Esse risco não deve ser interpretado como crítica ao avanço promovido pela Receita Federal. Ao contrário, o movimento brasileiro foi relevante, necessário e tecnicamente ambicioso.
No entanto, a experiência internacional mostra que regimes baseados no princípio arm’s length exigem orientação contínua. Não basta publicar a lei e uma norma geral. É preciso construir um ambiente de interpretação, exemplos práticos, perguntas e respostas, manuais e posicionamentos administrativos.
Referência internacional: Reino Unido
O Reino Unido, que contribuiu para o projeto brasileiro de alinhamento ao padrão OCDE, oferece um exemplo interessante. A autoridade fiscal britânica, HMRC, mantém manuais públicos sobre preços de transferência e tributação internacional, com seções específicas dedicadas ao tema e atualizações periódicas.
Esse tipo de prática não elimina controvérsias, mas oferece previsibilidade, orienta o mercado e reduz assimetrias de interpretação entre contribuintes e fiscalização.

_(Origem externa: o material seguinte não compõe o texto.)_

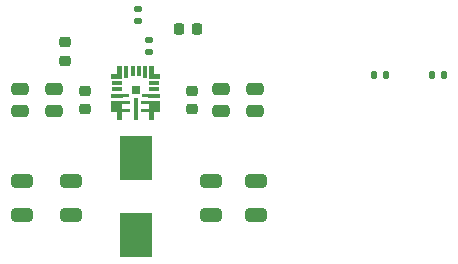
<source format=gbr>
%TF.GenerationSoftware,KiCad,Pcbnew,(6.0.0-0)*%
%TF.CreationDate,2022-06-13T23:55:57-07:00*%
%TF.ProjectId,max20499_breakout,6d617832-3034-4393-995f-627265616b6f,rev?*%
%TF.SameCoordinates,Original*%
%TF.FileFunction,Paste,Top*%
%TF.FilePolarity,Positive*%
%FSLAX46Y46*%
G04 Gerber Fmt 4.6, Leading zero omitted, Abs format (unit mm)*
G04 Created by KiCad (PCBNEW (6.0.0-0)) date 2022-06-13 23:55:57*
%MOMM*%
%LPD*%
G01*
G04 APERTURE LIST*
G04 Aperture macros list*
%AMRoundRect*
0 Rectangle with rounded corners*
0 $1 Rounding radius*
0 $2 $3 $4 $5 $6 $7 $8 $9 X,Y pos of 4 corners*
0 Add a 4 corners polygon primitive as box body*
4,1,4,$2,$3,$4,$5,$6,$7,$8,$9,$2,$3,0*
0 Add four circle primitives for the rounded corners*
1,1,$1+$1,$2,$3*
1,1,$1+$1,$4,$5*
1,1,$1+$1,$6,$7*
1,1,$1+$1,$8,$9*
0 Add four rect primitives between the rounded corners*
20,1,$1+$1,$2,$3,$4,$5,0*
20,1,$1+$1,$4,$5,$6,$7,0*
20,1,$1+$1,$6,$7,$8,$9,0*
20,1,$1+$1,$8,$9,$2,$3,0*%
%AMFreePoly0*
4,1,17,0.000354,1.075354,0.000500,1.075000,0.000500,0.000000,0.000354,-0.000354,0.000000,-0.000500,-0.900000,-0.000500,-0.900354,-0.000354,-0.900500,0.000000,-0.900500,0.400000,-0.900354,0.400354,-0.900000,0.400500,-0.450500,0.400500,-0.450500,1.075000,-0.450354,1.075354,-0.450000,1.075500,0.000000,1.075500,0.000354,1.075354,0.000354,1.075354,$1*%
%AMFreePoly1*
4,1,17,0.450354,1.075354,0.450500,1.075000,0.450500,0.400500,0.900000,0.400500,0.900354,0.400354,0.900500,0.400000,0.900500,0.000000,0.900354,-0.000354,0.900000,-0.000500,0.000000,-0.000500,-0.000354,-0.000354,-0.000500,0.000000,-0.000500,1.075000,-0.000354,1.075354,0.000000,1.075500,0.450000,1.075500,0.450354,1.075354,0.450354,1.075354,$1*%
%AMFreePoly2*
4,1,17,0.000354,0.000354,0.000500,0.000000,0.000500,-0.350000,0.000354,-0.350354,0.000000,-0.350500,-0.975000,-0.350500,-0.975354,-0.350354,-0.975500,-0.350000,-0.975500,-0.250500,-1.550000,-0.250500,-1.550354,-0.250354,-1.550500,-0.250000,-1.550500,0.000000,-1.550354,0.000354,-1.550000,0.000500,0.000000,0.000500,0.000354,0.000354,0.000354,0.000354,$1*%
%AMFreePoly3*
4,1,29,0.000035,0.000035,0.000050,0.000000,0.000050,-0.900000,0.000035,-0.900035,0.000000,-0.900050,-0.499950,-0.900050,-0.499950,-1.600000,-0.499965,-1.600035,-0.500000,-1.600050,-0.950000,-1.600050,-0.950035,-1.600035,-0.950050,-1.600000,-0.950050,-0.900050,-1.575000,-0.900050,-1.575035,-0.900035,-1.575050,-0.900000,-1.575050,-0.650000,-1.575035,-0.649965,-1.575000,-0.649950,-0.950050,-0.649950,
-0.950050,-0.250050,-1.575000,-0.250050,-1.575035,-0.250035,-1.575050,-0.250000,-1.575050,0.000000,-1.575035,0.000035,-1.575000,0.000050,0.000000,0.000050,0.000035,0.000035,0.000035,0.000035,$1*%
%AMFreePoly4*
4,1,29,1.575035,0.000035,1.575050,0.000000,1.575050,-0.250000,1.575035,-0.250035,1.575000,-0.250050,0.950050,-0.250050,0.950050,-0.649950,1.575000,-0.649950,1.575035,-0.649965,1.575050,-0.650000,1.575050,-0.900000,1.575035,-0.900035,1.575000,-0.900050,0.950050,-0.900050,0.950050,-1.600000,0.950035,-1.600035,0.950000,-1.600050,0.500000,-1.600050,0.499965,-1.600035,0.499950,-1.600000,
0.499950,-0.900050,0.000000,-0.900050,-0.000035,-0.900035,-0.000050,-0.900000,-0.000050,0.000000,-0.000035,0.000035,0.000000,0.000050,1.575000,0.000050,1.575035,0.000035,1.575035,0.000035,$1*%
%AMFreePoly5*
4,1,17,1.550354,0.000354,1.550500,0.000000,1.550500,-0.250000,1.550354,-0.250354,1.550000,-0.250500,0.975500,-0.250500,0.975500,-0.350000,0.975354,-0.350354,0.975000,-0.350500,0.000000,-0.350500,-0.000354,-0.350354,-0.000500,-0.350000,-0.000500,0.000000,-0.000354,0.000354,0.000000,0.000500,1.550000,0.000500,1.550354,0.000354,1.550354,0.000354,$1*%
G04 Aperture macros list end*
%ADD10RoundRect,0.135000X-0.185000X0.135000X-0.185000X-0.135000X0.185000X-0.135000X0.185000X0.135000X0*%
%ADD11RoundRect,0.135000X0.135000X0.185000X-0.135000X0.185000X-0.135000X-0.185000X0.135000X-0.185000X0*%
%ADD12RoundRect,0.225000X-0.250000X0.225000X-0.250000X-0.225000X0.250000X-0.225000X0.250000X0.225000X0*%
%ADD13RoundRect,0.250000X-0.475000X0.250000X-0.475000X-0.250000X0.475000X-0.250000X0.475000X0.250000X0*%
%ADD14RoundRect,0.250000X0.650000X-0.325000X0.650000X0.325000X-0.650000X0.325000X-0.650000X-0.325000X0*%
%ADD15RoundRect,0.225000X-0.225000X-0.250000X0.225000X-0.250000X0.225000X0.250000X-0.225000X0.250000X0*%
%ADD16R,0.650000X0.700000*%
%ADD17FreePoly0,0.000000*%
%ADD18R,0.350000X1.025000*%
%ADD19R,0.300000X0.925000*%
%ADD20FreePoly1,0.000000*%
%ADD21R,0.925000X0.300000*%
%ADD22FreePoly2,0.000000*%
%ADD23C,0.100000*%
%ADD24FreePoly3,0.000000*%
%ADD25R,0.350000X1.925000*%
%ADD26FreePoly4,0.000000*%
%ADD27FreePoly5,0.000000*%
%ADD28R,2.700000X3.850000*%
G04 APERTURE END LIST*
D10*
%TO.C,R4*%
X132630000Y-88750000D03*
X132630000Y-89770000D03*
%TD*%
%TO.C,R3*%
X131690000Y-86170000D03*
X131690000Y-87190000D03*
%TD*%
D11*
%TO.C,R2*%
X152740000Y-91710000D03*
X151720000Y-91710000D03*
%TD*%
%TO.C,R1*%
X157650000Y-91700000D03*
X156630000Y-91700000D03*
%TD*%
D12*
%TO.C,C2*%
X127220000Y-93065000D03*
X127220000Y-94615000D03*
%TD*%
D13*
%TO.C,C15*%
X121750000Y-92890000D03*
X121750000Y-94790000D03*
%TD*%
D14*
%TO.C,C8*%
X126030000Y-103635000D03*
X126030000Y-100685000D03*
%TD*%
D13*
%TO.C,C1*%
X124620000Y-94790000D03*
X124620000Y-92890000D03*
%TD*%
D15*
%TO.C,C5*%
X135215000Y-87840000D03*
X136765000Y-87840000D03*
%TD*%
D14*
%TO.C,C7*%
X137950000Y-103635000D03*
X137950000Y-100685000D03*
%TD*%
D16*
%TO.C,U1*%
X131530000Y-92980000D03*
D17*
X130380000Y-92055000D03*
D18*
X130755000Y-91492500D03*
D19*
X131280000Y-91442500D03*
X131780000Y-91442500D03*
D18*
X132305000Y-91492500D03*
D20*
X132680000Y-92055000D03*
D21*
X133117500Y-92455000D03*
X133117500Y-92955000D03*
D22*
X133580000Y-93330000D03*
D23*
X132995000Y-94265000D03*
D24*
X133580000Y-93980000D03*
D25*
X131530000Y-94617500D03*
D26*
X129480000Y-93980000D03*
D23*
X130010000Y-94275000D03*
D27*
X129480000Y-93330000D03*
D21*
X129942500Y-92955000D03*
X129942500Y-92455000D03*
%TD*%
D14*
%TO.C,C9*%
X121870000Y-103635000D03*
X121870000Y-100685000D03*
%TD*%
D13*
%TO.C,C16*%
X141630000Y-94785000D03*
X141630000Y-92885000D03*
%TD*%
D28*
%TO.C,L1*%
X131530000Y-98735000D03*
X131530000Y-105285000D03*
%TD*%
D14*
%TO.C,C10*%
X141720000Y-103635000D03*
X141720000Y-100685000D03*
%TD*%
D12*
%TO.C,C4*%
X136290000Y-93075000D03*
X136290000Y-94625000D03*
%TD*%
%TO.C,C6*%
X125520000Y-90525000D03*
X125520000Y-88975000D03*
%TD*%
D13*
%TO.C,C3*%
X138720000Y-92885000D03*
X138720000Y-94785000D03*
%TD*%
M02*

</source>
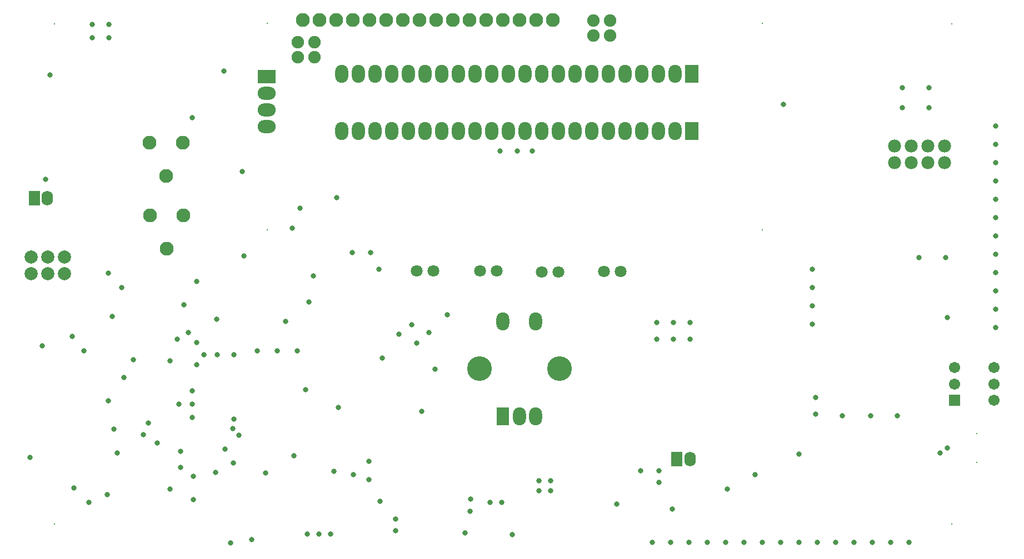
<source format=gbs>
G04*
G04 #@! TF.GenerationSoftware,Altium Limited,CircuitMaker,2.2.1 (2.2.1.6)*
G04*
G04 Layer_Color=8150272*
%FSLAX25Y25*%
%MOIN*%
G70*
G04*
G04 #@! TF.SameCoordinates,F28D2559-F737-4891-B1EB-476E9D30A9FA*
G04*
G04*
G04 #@! TF.FilePolarity,Negative*
G04*
G01*
G75*
%ADD70C,0.00800*%
%ADD71C,0.07099*%
%ADD72O,0.07887X0.10800*%
%ADD73R,0.07887X0.10800*%
%ADD74C,0.07493*%
%ADD75O,0.07800X0.10800*%
%ADD76C,0.14800*%
%ADD77R,0.07800X0.10800*%
%ADD78C,0.08300*%
%ADD79C,0.07887*%
%ADD80R,0.06800X0.08800*%
%ADD81O,0.06800X0.08800*%
%ADD82O,0.10800X0.07887*%
%ADD83R,0.10800X0.07887*%
%ADD84C,0.07800*%
%ADD85C,0.06706*%
%ADD86R,0.06706X0.06706*%
%ADD87C,0.03300*%
D70*
X1183513Y311739D02*
D03*
Y329061D02*
D03*
X630200Y275000D02*
D03*
X1168700D02*
D03*
Y575100D02*
D03*
X630200D02*
D03*
X1054900Y451394D02*
D03*
Y575394D02*
D03*
X757900Y451394D02*
D03*
Y575394D02*
D03*
D71*
X960000Y426400D02*
D03*
X970000D02*
D03*
X922600Y426100D02*
D03*
X932600D02*
D03*
X847546Y426700D02*
D03*
X857546D02*
D03*
X885800D02*
D03*
X895800D02*
D03*
D72*
X802754Y511000D02*
D03*
X812754D02*
D03*
X822754D02*
D03*
X832754D02*
D03*
X842754D02*
D03*
X852754D02*
D03*
X952754D02*
D03*
X882754D02*
D03*
X872754D02*
D03*
X862754D02*
D03*
X942754D02*
D03*
X932754D02*
D03*
X922754D02*
D03*
X912754D02*
D03*
X902754D02*
D03*
X962754D02*
D03*
X972754D02*
D03*
X982754D02*
D03*
X992754D02*
D03*
X1002754D02*
D03*
X892754D02*
D03*
X802700Y545300D02*
D03*
X812700D02*
D03*
X822700D02*
D03*
X832700D02*
D03*
X842700D02*
D03*
X852700D02*
D03*
X952700D02*
D03*
X892700D02*
D03*
X882700D02*
D03*
X872700D02*
D03*
X862700D02*
D03*
X942700D02*
D03*
X932700D02*
D03*
X922700D02*
D03*
X912700D02*
D03*
X902700D02*
D03*
X962700D02*
D03*
X972700D02*
D03*
X982700D02*
D03*
X992700D02*
D03*
X1002700D02*
D03*
D73*
X1012754Y511000D02*
D03*
X1012700Y545300D02*
D03*
D74*
X776275Y555260D02*
D03*
X786275D02*
D03*
X786225Y564240D02*
D03*
X776225D02*
D03*
X953775Y577260D02*
D03*
X963775D02*
D03*
X963725Y568240D02*
D03*
X953725D02*
D03*
D75*
X919043Y396643D02*
D03*
X899357D02*
D03*
X909200Y339557D02*
D03*
X919043D02*
D03*
D76*
X933200Y368100D02*
D03*
X885200D02*
D03*
D77*
X899357Y339557D02*
D03*
D78*
X687629Y460229D02*
D03*
X697630Y440229D02*
D03*
X707629Y460229D02*
D03*
X687399Y503800D02*
D03*
X697400Y483800D02*
D03*
X707399Y503800D02*
D03*
X929400Y577394D02*
D03*
X919400D02*
D03*
X909400D02*
D03*
X899400D02*
D03*
X889400D02*
D03*
X879400D02*
D03*
X869400D02*
D03*
X859400D02*
D03*
X849400D02*
D03*
X839400D02*
D03*
X829400D02*
D03*
X819400D02*
D03*
X809400D02*
D03*
X799400D02*
D03*
X789400D02*
D03*
X779400D02*
D03*
D79*
X626206Y425252D02*
D03*
Y435252D02*
D03*
X616206D02*
D03*
Y425252D02*
D03*
X636206Y435252D02*
D03*
X636206Y425252D02*
D03*
D80*
X618163Y470500D02*
D03*
X1003737Y313700D02*
D03*
D81*
X626037Y470500D02*
D03*
X1011611Y313700D02*
D03*
D82*
X757800Y513400D02*
D03*
Y523400D02*
D03*
Y533400D02*
D03*
D83*
Y543400D02*
D03*
D84*
X1134300Y491800D02*
D03*
X1144300D02*
D03*
X1154300D02*
D03*
X1164300D02*
D03*
Y501800D02*
D03*
X1154300D02*
D03*
X1144300D02*
D03*
X1134300D02*
D03*
D85*
X1193891Y368743D02*
D03*
Y358900D02*
D03*
Y349057D02*
D03*
X1170269Y368743D02*
D03*
Y358900D02*
D03*
D86*
Y349057D02*
D03*
D87*
X993000Y299800D02*
D03*
X1050700Y304600D02*
D03*
X1166000Y320400D02*
D03*
X1161600Y317400D02*
D03*
X798000Y306500D02*
D03*
X847500Y383500D02*
D03*
X855000Y390000D02*
D03*
X917000Y499000D02*
D03*
X908000D02*
D03*
X897500D02*
D03*
X866000Y400500D02*
D03*
X773000Y452500D02*
D03*
X769000Y396500D02*
D03*
X782948Y408130D02*
D03*
X796000Y269000D02*
D03*
X789000D02*
D03*
X782000D02*
D03*
X835000Y271000D02*
D03*
Y278000D02*
D03*
X891500Y288000D02*
D03*
X898500D02*
D03*
X876500Y269500D02*
D03*
X905000Y268500D02*
D03*
X819000Y312500D02*
D03*
X809500Y304500D02*
D03*
X819000Y301500D02*
D03*
X825500Y288500D02*
D03*
X879500Y282500D02*
D03*
X880000Y290000D02*
D03*
X741000Y328250D02*
D03*
X737407Y332275D02*
D03*
X1000000Y264000D02*
D03*
X663000Y575000D02*
D03*
X1195000Y415000D02*
D03*
Y404000D02*
D03*
Y393000D02*
D03*
X1085000Y417000D02*
D03*
Y406000D02*
D03*
Y395000D02*
D03*
Y428000D02*
D03*
X1195000Y426000D02*
D03*
Y437000D02*
D03*
Y448000D02*
D03*
Y459000D02*
D03*
Y470000D02*
D03*
Y481000D02*
D03*
Y492000D02*
D03*
Y503000D02*
D03*
Y514000D02*
D03*
X1044000Y264000D02*
D03*
X1033000D02*
D03*
X1055000D02*
D03*
X1066000D02*
D03*
X1077000D02*
D03*
X1088000D02*
D03*
X1099000D02*
D03*
X1110000D02*
D03*
X1121000D02*
D03*
X1132000D02*
D03*
X1143000D02*
D03*
X989000D02*
D03*
X1011000D02*
D03*
X1022000D02*
D03*
X1139000Y525000D02*
D03*
X1155000D02*
D03*
X1139000Y537000D02*
D03*
X1155000D02*
D03*
X991500Y386000D02*
D03*
X1001500D02*
D03*
X1011500D02*
D03*
Y396000D02*
D03*
X1001500D02*
D03*
X991500D02*
D03*
X663000Y567000D02*
D03*
X653000Y575000D02*
D03*
Y567000D02*
D03*
X820000Y438000D02*
D03*
X809000D02*
D03*
X1165000Y435000D02*
D03*
X1149000D02*
D03*
X1166000Y399000D02*
D03*
X1087000Y341000D02*
D03*
Y351000D02*
D03*
X1136000Y340000D02*
D03*
X1103000D02*
D03*
X1120000D02*
D03*
X1034000Y296000D02*
D03*
X1077000Y317000D02*
D03*
X928000Y295000D02*
D03*
X921000D02*
D03*
X928000Y301000D02*
D03*
X921000D02*
D03*
X993000Y307000D02*
D03*
X982000D02*
D03*
X1001000Y284000D02*
D03*
X764000Y379000D02*
D03*
X752000D02*
D03*
X776000D02*
D03*
X705000Y347000D02*
D03*
X713000Y339000D02*
D03*
Y347000D02*
D03*
Y355000D02*
D03*
X744000Y436000D02*
D03*
X727500Y398000D02*
D03*
X738000Y338000D02*
D03*
X844500Y394500D02*
D03*
X757000Y305500D02*
D03*
X648000Y379000D02*
D03*
X715500Y384000D02*
D03*
Y370500D02*
D03*
X720000Y376500D02*
D03*
X704000Y386000D02*
D03*
X699500Y373000D02*
D03*
X710500Y390000D02*
D03*
X748500Y265500D02*
D03*
X732500Y320000D02*
D03*
X737500Y311500D02*
D03*
X736000Y263500D02*
D03*
X706000Y309000D02*
D03*
Y318500D02*
D03*
X727000Y306000D02*
D03*
X715518Y420518D02*
D03*
X662500Y425500D02*
D03*
X708000Y406500D02*
D03*
X623000Y382000D02*
D03*
X641000Y387500D02*
D03*
X699715Y295701D02*
D03*
X642000Y296500D02*
D03*
X665000Y399500D02*
D03*
X728000Y376500D02*
D03*
X670500Y417000D02*
D03*
X713000Y519000D02*
D03*
X713500Y289500D02*
D03*
X777779Y464588D02*
D03*
X800500Y345000D02*
D03*
X781000Y355500D02*
D03*
X774000Y316000D02*
D03*
X713500Y303500D02*
D03*
X858500Y368000D02*
D03*
X799500Y471000D02*
D03*
X662500Y349000D02*
D03*
X850500Y342500D02*
D03*
X827000Y374500D02*
D03*
X785500Y424000D02*
D03*
X837000Y389000D02*
D03*
X825000Y428000D02*
D03*
X686500Y335500D02*
D03*
X672000Y363000D02*
D03*
X615500Y315000D02*
D03*
X683500Y328500D02*
D03*
X666000Y332000D02*
D03*
X651000Y288000D02*
D03*
X668000Y317500D02*
D03*
X692000Y323500D02*
D03*
X662000Y292500D02*
D03*
X743000Y486500D02*
D03*
X738000Y376500D02*
D03*
X677500Y373500D02*
D03*
X1067500Y527000D02*
D03*
X732000Y547000D02*
D03*
X625000Y482000D02*
D03*
X627500Y544500D02*
D03*
X967500Y287000D02*
D03*
M02*

</source>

Caminho possível para o Brasil
No Brasil, algo semelhante poderia ser feito. A Receita Federal já adotou, em outras áreas, mecanismos de esclarecimento por meio de perguntas e respostas, manuais e orientações práticas.
Em preços de transferência, esse esforço seria especialmente relevante, porque o novo sistema exige julgamento econômico, análise de comparabilidade e avaliação de fatos e circunstâncias. Elementos que por natureza, geram maior margem de interpretação.
A preocupação percebida pelos contribuintes é legítima. Estamos próximos de completar uma década desde o início dos estudos e da preparação institucional para implementação do princípio arm’s length no Brasil.
As primeiras obrigações acessórias já foram entregues. Em breve, estaremos no segundo ano de aplicação obrigatória do novo regime, e no terceiro ano para aqueles que optaram pela adoção antecipada em 2023.
A pergunta que se impõe é simples: como serão conduzidas as fiscalizações? Como serão tratados os pontos ainda não regulamentados?
O Brasil deu um passo decisivo ao modernizar sua legislação de preços de transferência. Mas a consolidação desse avanço dependerá da continuidade do processo regulatório. A segurança jurídica, nesse campo, não se constrói apenas com alinhamento formal ao padrão internacional. Ela exige diálogo, orientação prática, previsibilidade e atualização constante.
Três anos depois da Lei nº 14.596/2023, o balanço é positivo, mas incompleto. O país avançou muito. Ainda assim, há um longo caminho a percorrer para que o novo sistema brasileiro alcance o nível de maturidade esperado.